Wolf Winter: Cecilia Eckback

Wolf Winter

Thank you to Hodder & Stoughton from whom I received an e-copy of this book, via NetGalley. I had to request it after seeing the ‘blurb’:

A brilliantly written and gripping historical Nordic Noir thriller with all the intrigue and atmosphere of Burial Rites, the pent-up passion of The Piano and the suspense of The Tenderness of Wolves.

Burial Rites and The Tenderness of Wolves have been two of my best reads over the last couple of years so if this was anything like those then I was sure to enjoy it.

In Swedish Lapland during the 18th Century, a “Wolf Winter” is a terrible thing, the usual cold and darkness of the Arctic Circle is made even worse by extreme snow and winds. It is during one of these cruel seasons that Maijia, a recent settler on the Blackasen mountain, finds herself alone with her two daughters and determined to uncover who was responsible for the brutal murder of a local, unpopular man. She befriends the local Priest, who is scarred by war and has been ejected from the Royal Court by his beloved King. Her eldest daughter Frederika is also desperate to solve the mystery and becomes possessed by the spirits of the mountain, seeking help from the traditional Lapp people.

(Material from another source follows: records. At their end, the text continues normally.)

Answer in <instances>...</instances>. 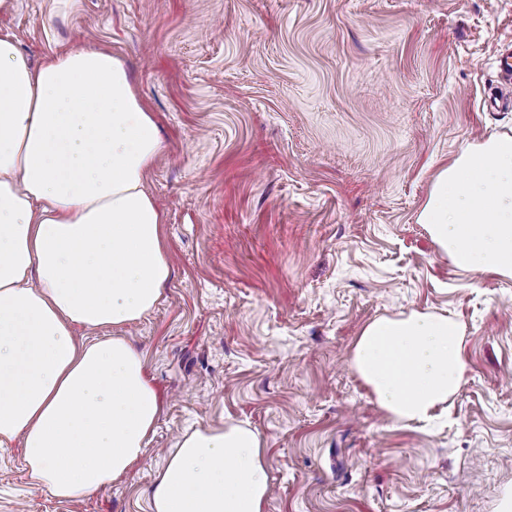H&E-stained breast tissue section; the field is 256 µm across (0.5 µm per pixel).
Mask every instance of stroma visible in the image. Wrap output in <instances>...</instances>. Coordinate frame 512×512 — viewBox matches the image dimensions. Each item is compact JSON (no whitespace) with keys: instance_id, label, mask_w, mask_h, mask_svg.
Wrapping results in <instances>:
<instances>
[{"instance_id":"stroma-1","label":"stroma","mask_w":512,"mask_h":512,"mask_svg":"<svg viewBox=\"0 0 512 512\" xmlns=\"http://www.w3.org/2000/svg\"><path fill=\"white\" fill-rule=\"evenodd\" d=\"M32 59L108 48L164 150L146 186L173 263L125 336L163 410L110 489L57 500L0 448V512H151L176 439L263 441L264 512H501L512 495V277L463 272L418 213L440 168L512 137V0H18ZM463 327L447 417L391 424L350 366L380 316Z\"/></svg>"}]
</instances>
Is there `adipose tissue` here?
I'll return each instance as SVG.
<instances>
[{
	"label": "adipose tissue",
	"mask_w": 512,
	"mask_h": 512,
	"mask_svg": "<svg viewBox=\"0 0 512 512\" xmlns=\"http://www.w3.org/2000/svg\"><path fill=\"white\" fill-rule=\"evenodd\" d=\"M162 151L119 53L71 48L35 65L0 34V447L20 442L34 486L62 501L125 474L161 411L118 331L154 310L172 274L145 187ZM418 221L461 270L512 277V137L443 167ZM462 337L445 314L383 316L351 366L390 421L424 424L464 381ZM268 493L259 433L231 423L181 437L151 506L263 512Z\"/></svg>",
	"instance_id": "adipose-tissue-1"
}]
</instances>
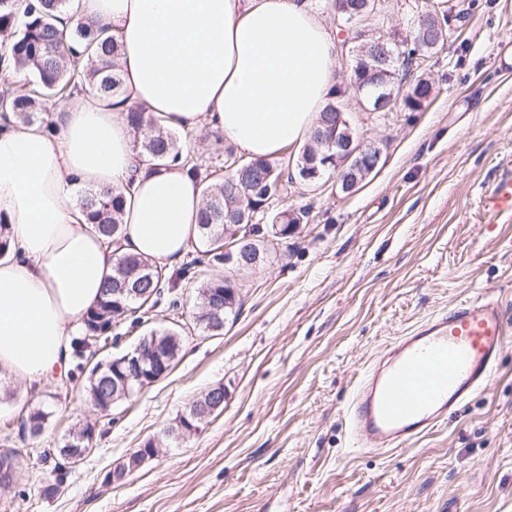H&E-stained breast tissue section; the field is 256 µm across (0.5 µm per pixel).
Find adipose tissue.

I really enjoyed this book, but there was something about it I didn’t love. It had all the right ingredients; historical fiction, murder mystery, the power of nature, the role of women, elements of magic and the supernatural… but I just didn’t find it ‘unputdownable’ like I did with Burial Rites or The Tenderness of Wolves, as mentioned above. It is dark, suspenseful and intriguing with an interesting cast of characters and a unique setting. The writing is good, I found the snowstorm scene particularly compelling. And yet… I think the biggest let down for me was the ending which, after the slow pace and insistent build up of tension throughout the rest of the novel, got wrapped up a little too quickly as if the author felt she had to answer all the questions posed but didn’t want to write any more. Still, a good read and I would recommend.

4 stars


2 thoughts on “Wolf Winter: Cecilia Eckback

  1. I read this and was lured by the comparison with The Snow Child, perhaps in the same way you were drawn in by comparisons with the 2 books you loved, but there was something missing for me too despite it being an enjoyable read, I expected to be swept away or drawn in, to experience that something special that the blurb offers that was experienced with the other books, maybe for that reason my expectations were raised unduly. INterestingly, I read White Hunger by Aki Ollikainen soon after, a very literary read, which has a similar setting, less of a plot, but full of a haunting, intensity that really makes you feel you are there with them.

    Here’s a link to my review of Wolf Winter.

    • Only just saw this comment Claire, so sorry not to have replied before! I will definitely try to read White Hunger at some point, thanks for the recommendation.